(Bounding box prediction data)
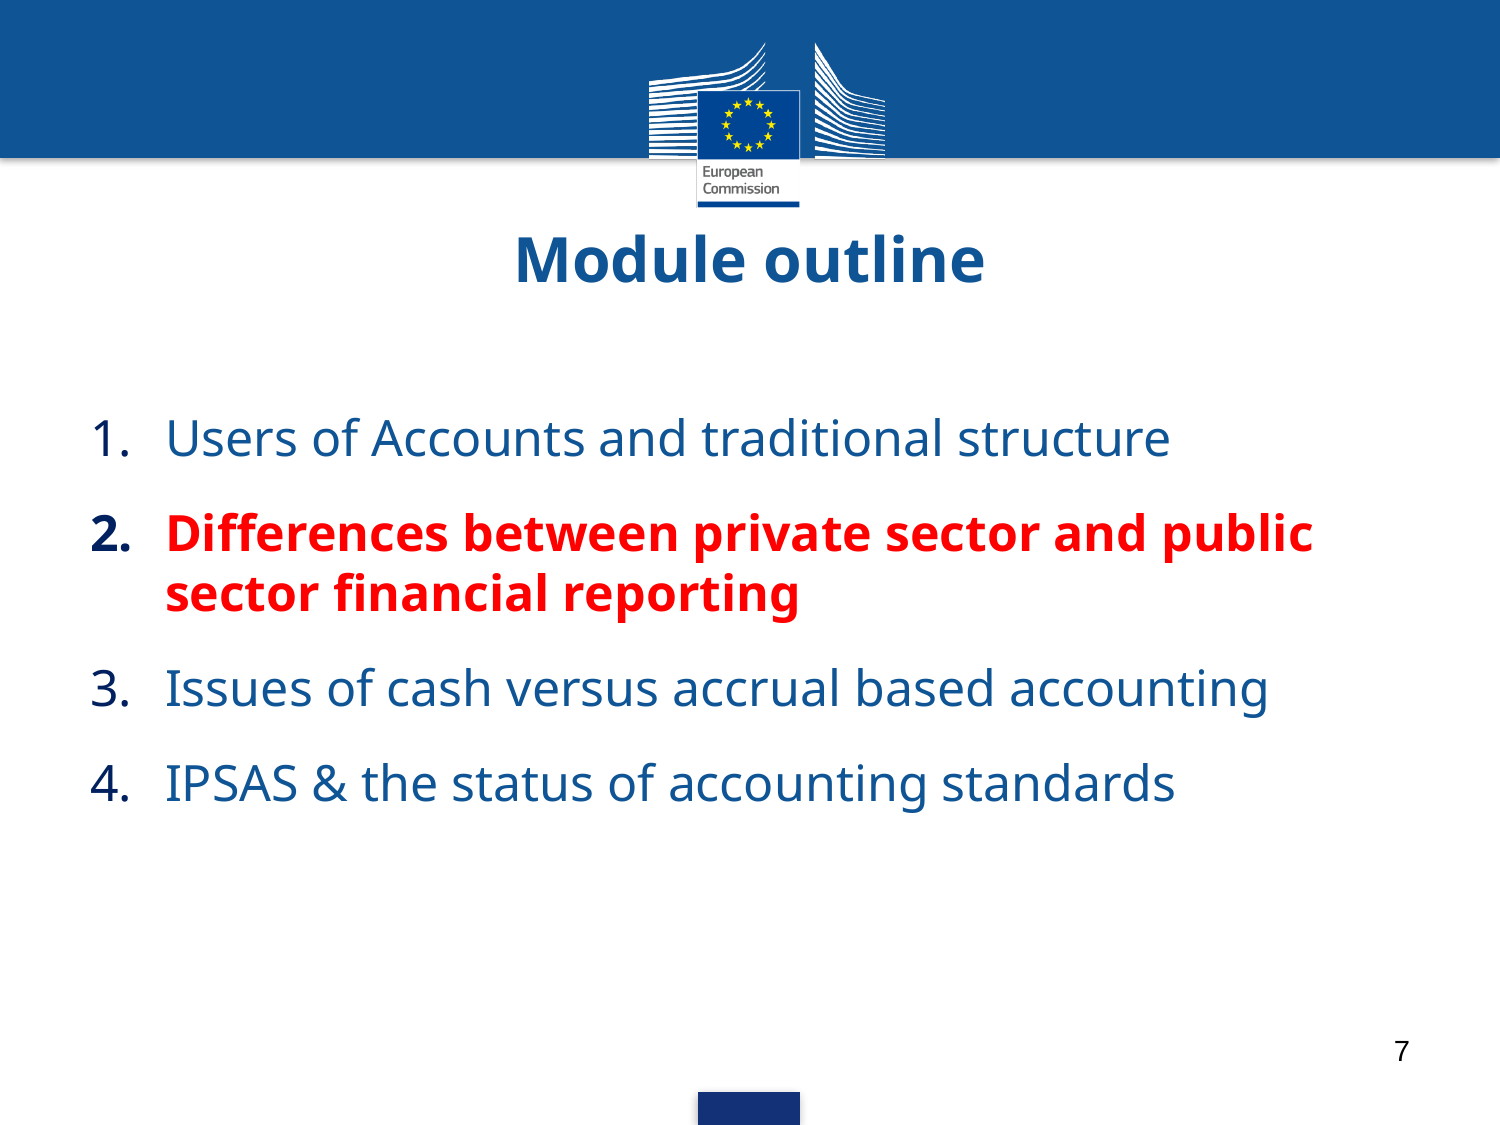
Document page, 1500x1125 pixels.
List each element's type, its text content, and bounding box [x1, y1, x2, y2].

title Module outline [0, 163, 1500, 352]
picture [649, 42, 885, 163]
list Users of Accounts and traditional structure Differences between private sector and public sector financial reporting Issues of cash versus accrual based accounting IPSAS & the status of accounting standards [75, 399, 1425, 870]
slide_number 7 [1074, 1024, 1426, 1103]
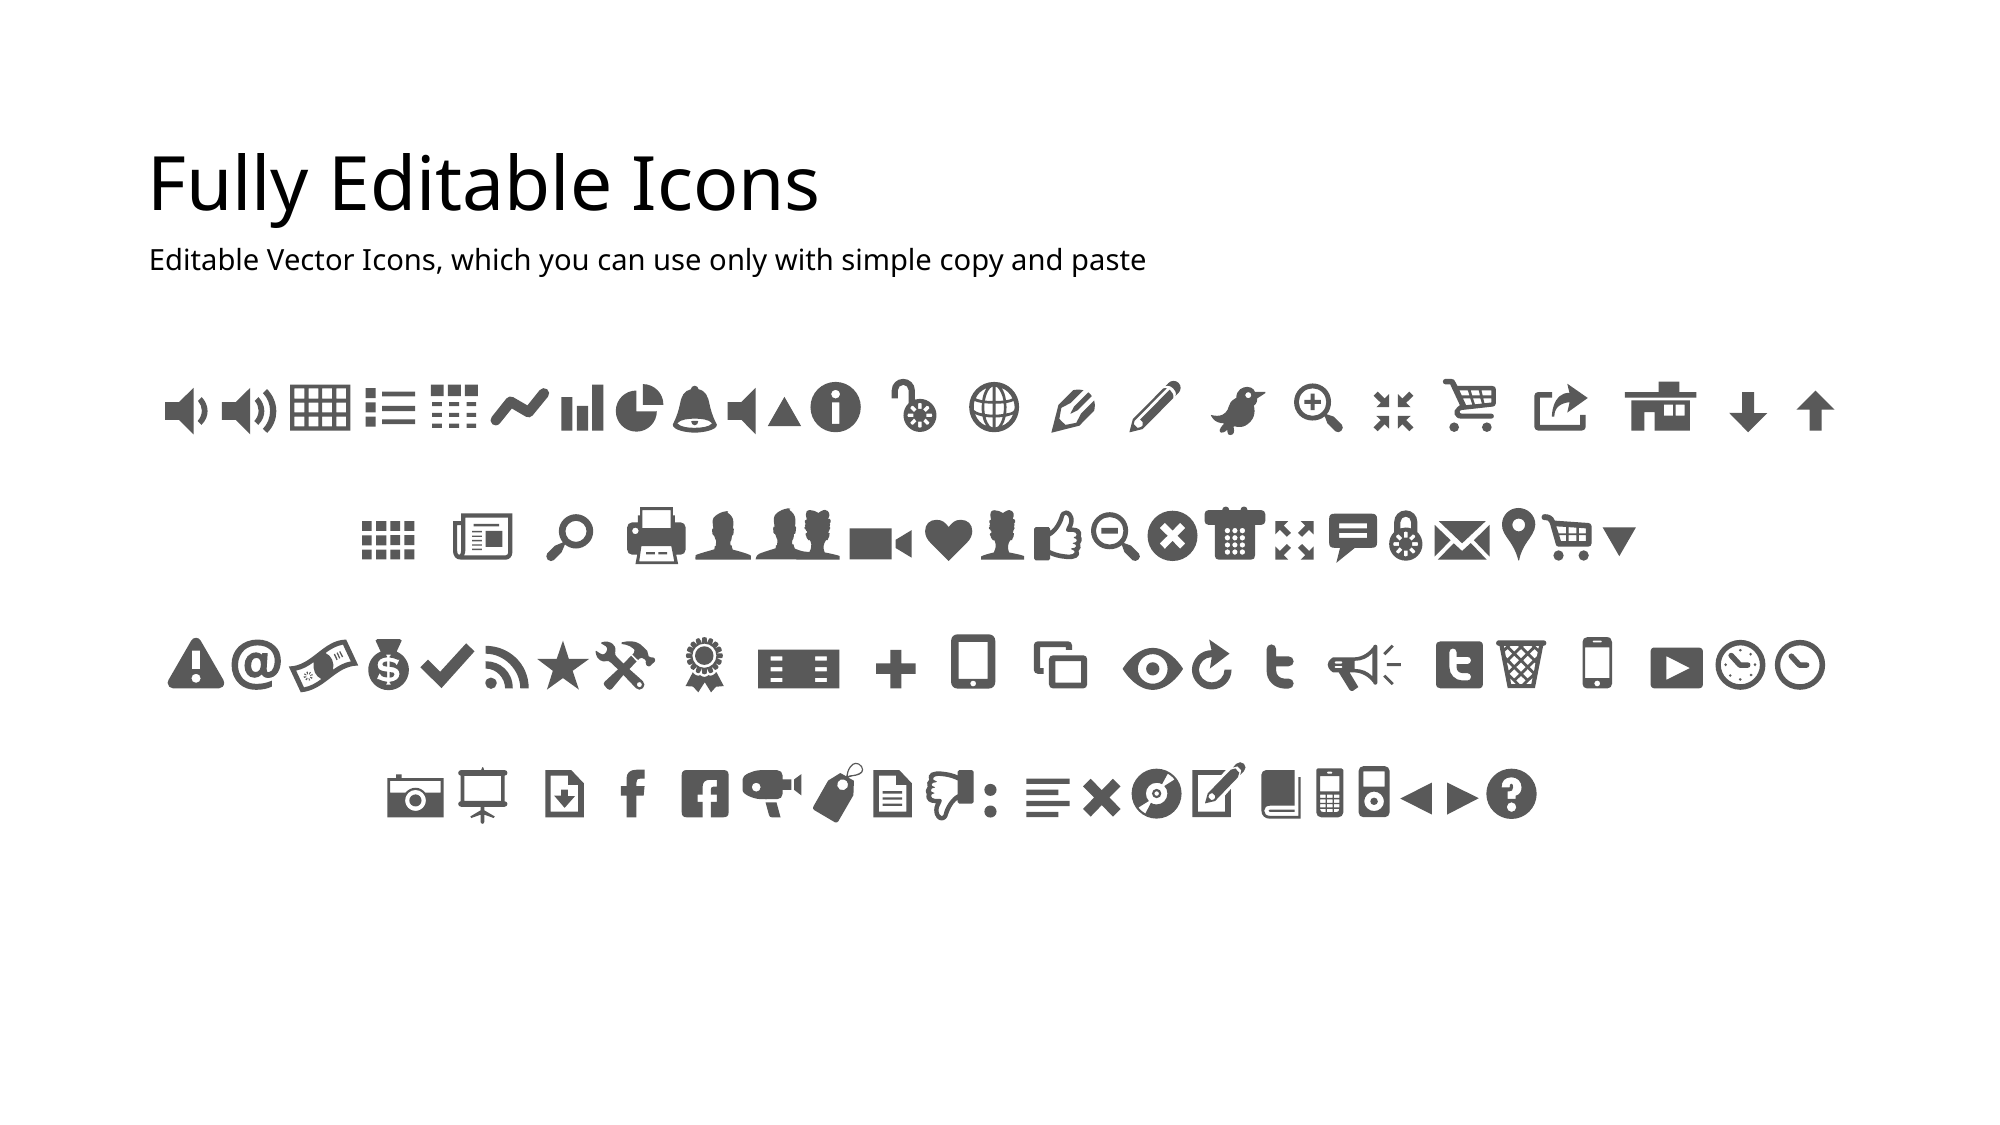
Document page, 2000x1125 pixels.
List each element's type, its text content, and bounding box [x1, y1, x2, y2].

Problem description. Every line above that holds the string "Document" should be returned.

Output.
Document page, 1500x1125 pixels.
Document page, 2000x1125 pixels.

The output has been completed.